One technique I found helpful in my Ada port was that ST via its CubeMX and free SW dev tools has lots of examples. If you get stuck with some IP thats not working in Ada. Build a CubeMX example that initializes or uses the IP you need to port. Once thats up and running on your board, use the Ruby scripts I mentioned to dump the ST example codes reg settings. First you can use that as a reference, and later use logs2dump and diff your port to the example code.

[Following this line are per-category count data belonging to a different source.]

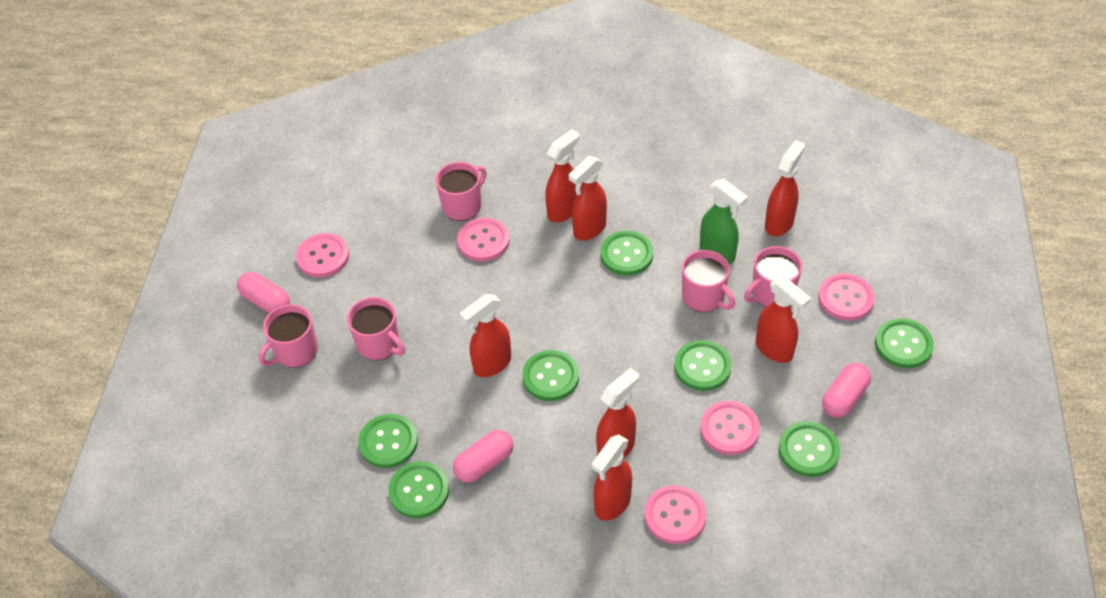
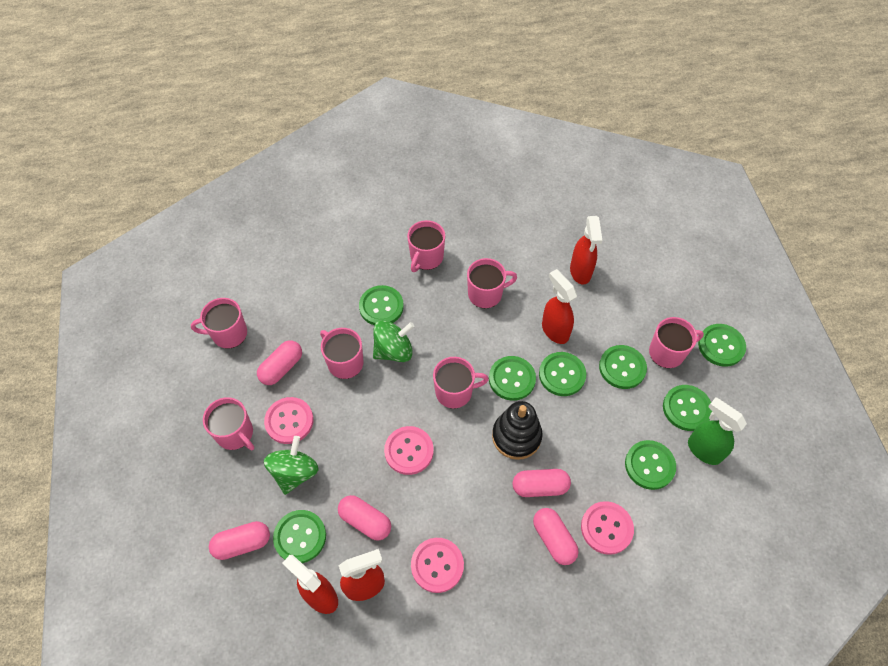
black stacking toy: 0 -> 1
green button: 7 -> 8
green spinning top: 0 -> 2
pink button: 5 -> 4
pink capsule: 3 -> 5
pink mug: 5 -> 7
red spray bottle: 7 -> 4

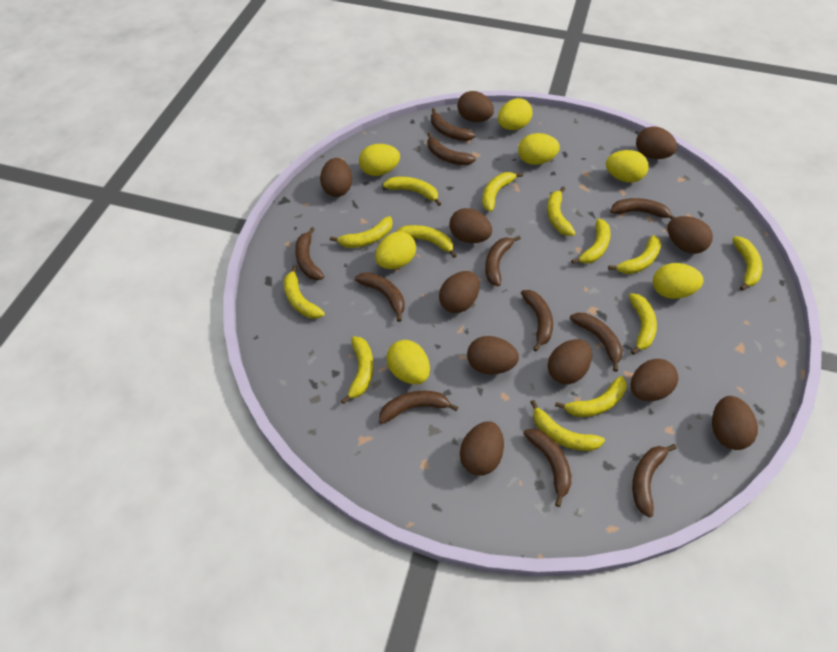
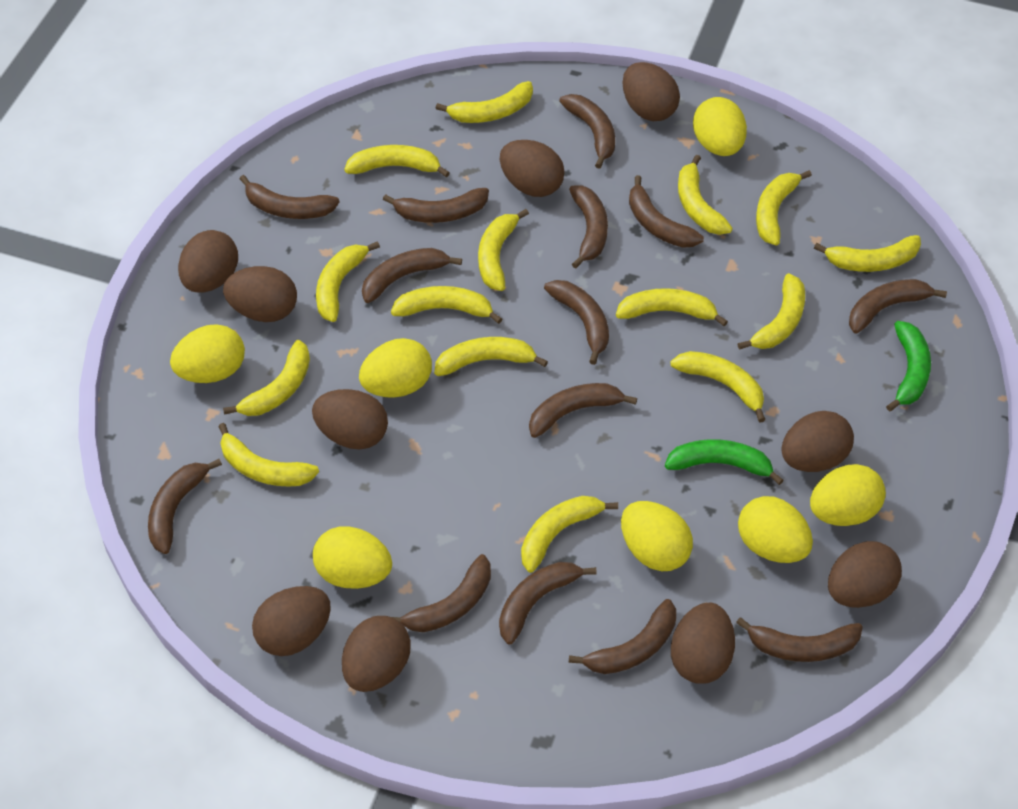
brown banana: 11 -> 14
brown egg: 11 -> 10
green banana: 0 -> 2
yellow banana: 13 -> 15

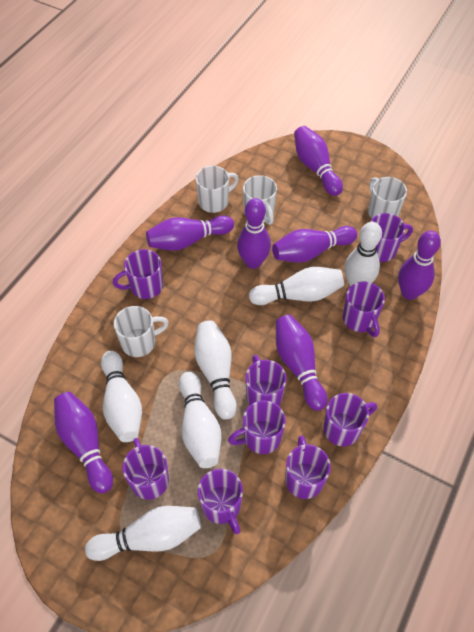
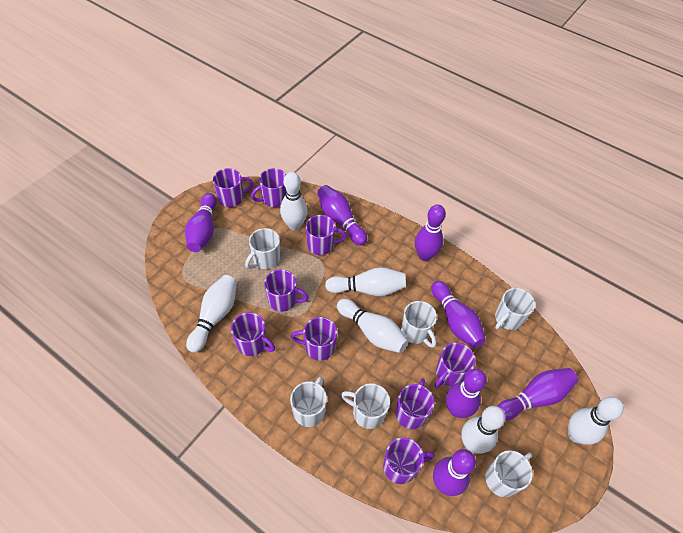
white mug: 4 -> 6

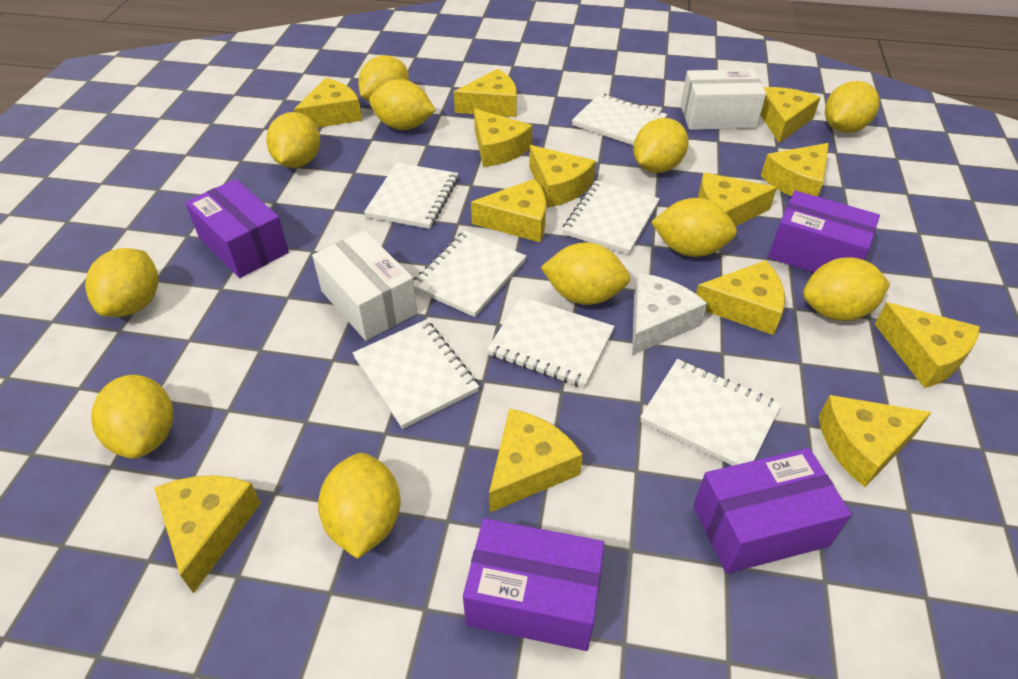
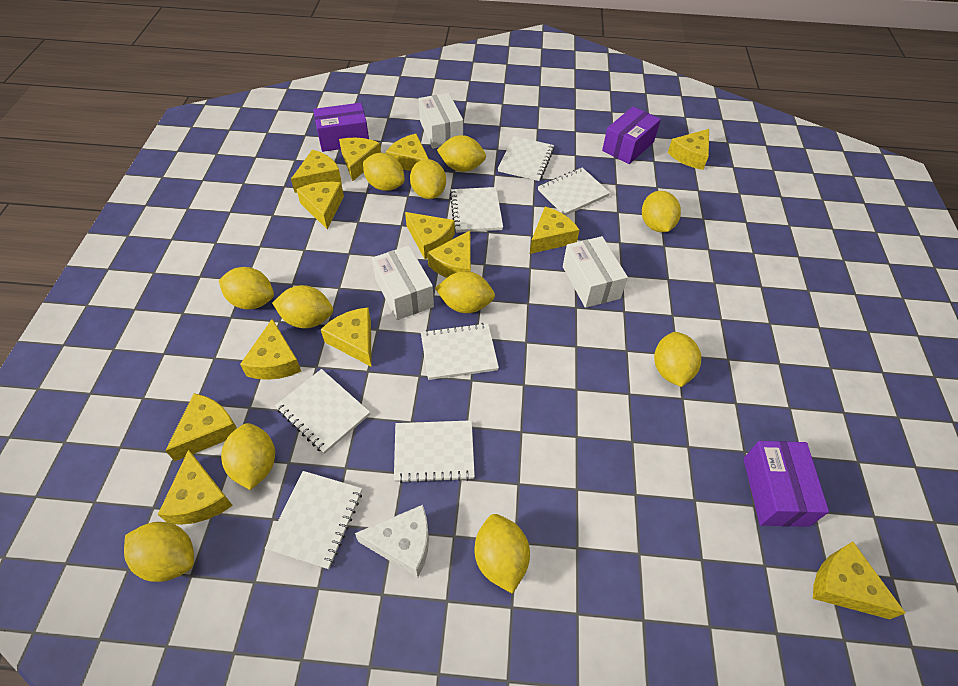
purple box: 4 -> 3
white box: 2 -> 3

Where there are diffs might expain why your port is not working.


Openocd

Openocd 0.10.0 needed some minor mods to get attached to the bluepill+ Basically, the flash code needed to be told about the STM32L443's flash size based on the unknown part number. Also the target script needed some changes. I will add more to this entry later about this.